● **REQUIRED ACTION**: Your copy should match the records exactly, apart from the pictures, which stay out.

● **Source data**:
────────────────────────────────────────
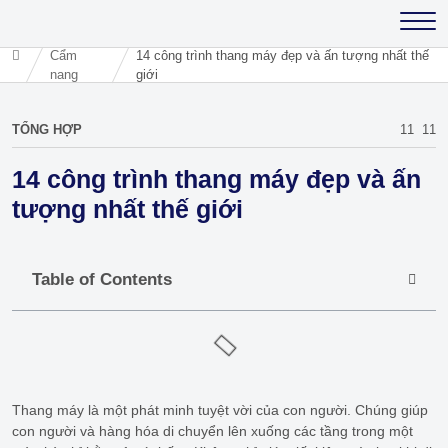
Cẩm
14 công trình thang máy đẹp và ấn tượng nhất thế
nang
giới
TỔNG HỢP
11
11
14 công trình thang máy đẹp và ấn
tượng nhất thế giới
Table of Contents
Thang máy là một phát minh tuyệt vời của con người. Chúng giúp
con người và hàng hóa di chuyển lên xuống các tầng trong một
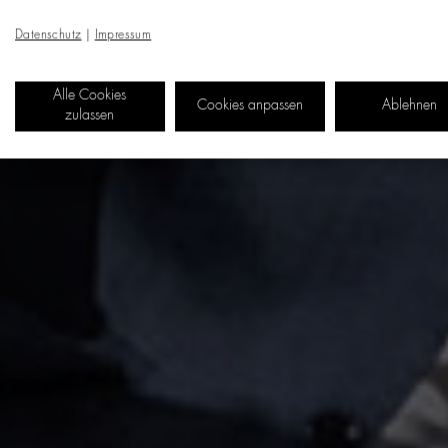
Datenschutz
|
Impressum
Alle Cookies
Cookies anpassen
Ablehnen
zulassen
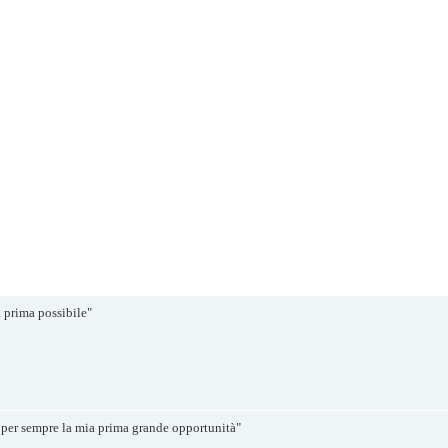
prima possibile"
 per sempre la mia prima grande opportunità"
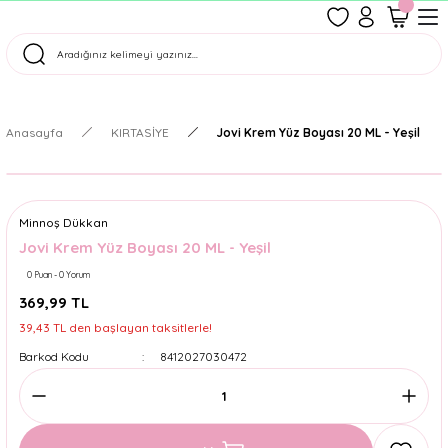
1500 TL Üzeri Ücretsiz Kargo
Tüm Siparişler Aynı Gün Kargoda!
Türkiye'nin En Eğlenceli Kırtasiyesi!
Anasayfa
KIRTASİYE
Jovi Krem Yüz Boyası 20 ML - Yeşil
Minnoş Dükkan
Jovi Krem Yüz Boyası 20 ML - Yeşil
0 Puan - 0 Yorum
369,99 TL
39,43 TL den başlayan taksitlerle!
Barkod Kodu
8412027030472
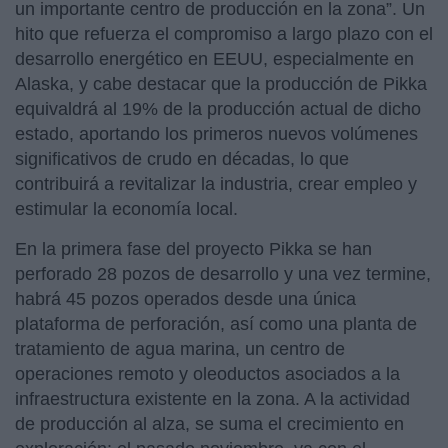
un importante centro de producción en la zona”. Un
hito que refuerza el compromiso a largo plazo con el
desarrollo energético en EEUU, especialmente en
Alaska, y cabe destacar que la producción de Pikka
equivaldrá al 19% de la producción actual de dicho
estado, aportando los primeros nuevos volúmenes
significativos de crudo en décadas, lo que
contribuirá a revitalizar la industria, crear empleo y
estimular la economía local.
En la primera fase del proyecto Pikka se han
perforado 28 pozos de desarrollo y una vez termine,
habrá 45 pozos operados desde una única
plataforma de perforación, así como una planta de
tratamiento de agua marina, un centro de
operaciones remoto y oleoductos asociados a la
infraestructura existente en la zona. A la actividad
de producción al alza, se suma el crecimiento en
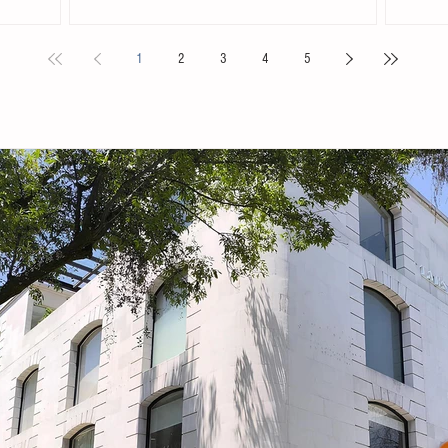
. Acompañada
Chiapas en el Primer Festival Nacional Vive el Folclor,
familias 
ita
celebrado en la localidad de San Andrés Cholula,
la presid
1
2
3
4
5
s locales y
Puebla. La compañía de danza, integrada por personas
Tovilla, 
nicipal
de distintas edades y profesiones, financió su traslado
fortalece
e tiene como
y participación con recursos propios, logrando
creación 
ia, la
posicionarse como la única comitiva chiapaneca en un
ingresos 
encuentro que reunió a m
huevo y 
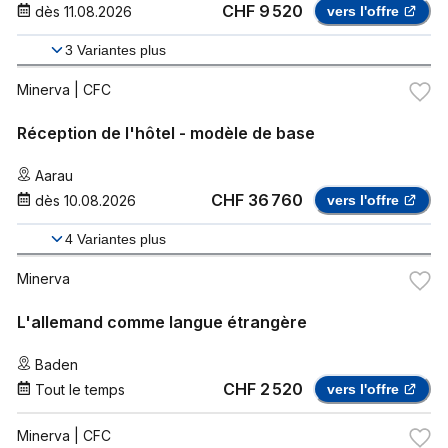
CHF 9 520
dès
11.08.2026
vers l'offre
3
Variantes plus
Minerva
| CFC
Réception de l'hôtel - modèle de base
Aarau
CHF 36 760
dès
10.08.2026
vers l'offre
4
Variantes plus
Minerva
L'allemand comme langue étrangère
Baden
CHF 2 520
Tout le temps
vers l'offre
Minerva
| CFC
────────────────────────────────────────
● **RESPONSE**:
Cẩm
14 công trình thang máy đẹp và ấn tượng nhất thế
nang
giới
TỔNG HỢP
11
11
14 công trình thang máy đẹp và ấn
tượng nhất thế giới
Table of Contents
Thang máy là một phát minh tuyệt vời của con người. Chúng giúp
con người và hàng hóa di chuyển lên xuống các tầng trong một
Datenschutz
|
Impressum
Alle Cookies
Cookies anpassen
Ablehnen
zulassen
prima possibile"
 per sempre la mia prima grande opportunità"
1500 TL Üzeri Ücretsiz Kargo
Tüm Siparişler Aynı Gün Kargoda!
Türkiye'nin En Eğlenceli Kırtasiyesi!
Anasayfa
KIRTASİYE
Jovi Krem Yüz Boyası 20 ML - Yeşil
Minnoş Dükkan
Jovi Krem Yüz Boyası 20 ML - Yeşil
0 Puan - 0 Yorum
369,99 TL
39,43 TL den başlayan taksitlerle!
Barkod Kodu
8412027030472
un importante centro de producción en la zona”. Un
hito que refuerza el compromiso a largo plazo con el
desarrollo energético en EEUU, especialmente en
Alaska, y cabe destacar que la producción de Pikka
equivaldrá al 19% de la producción actual de dicho
estado, aportando los primeros nuevos volúmenes
significativos de crudo en décadas, lo que
contribuirá a revitalizar la industria, crear empleo y
estimular la economía local.
En la primera fase del proyecto Pikka se han
perforado 28 pozos de desarrollo y una vez termine,
habrá 45 pozos operados desde una única
plataforma de perforación, así como una planta de
tratamiento de agua marina, un centro de
operaciones remoto y oleoductos asociados a la
infraestructura existente en la zona. A la actividad
de producción al alza, se suma el crecimiento en
. Acompañada
Chiapas en el Primer Festival Nacional Vive el Folclor,
familias 
ita
celebrado en la localidad de San Andrés Cholula,
la presid
1
2
3
4
5
s locales y
Puebla. La compañía de danza, integrada por personas
Tovilla, 
nicipal
de distintas edades y profesiones, financió su traslado
fortalece
e tiene como
y participación con recursos propios, logrando
creación 
ia, la
posicionarse como la única comitiva chiapaneca en un
ingresos 
encuentro que reunió a m
huevo y 
CHF 9 520
dès
11.08.2026
vers l'offre
3
Variantes plus
Minerva
| CFC
Réception de l'hôtel - modèle de base
Aarau
CHF 36 760
dès
10.08.2026
vers l'offre
4
Variantes plus
Minerva
L'allemand comme langue étrangère
Baden
CHF 2 520
Tout le temps
vers l'offre
Minerva
| CFC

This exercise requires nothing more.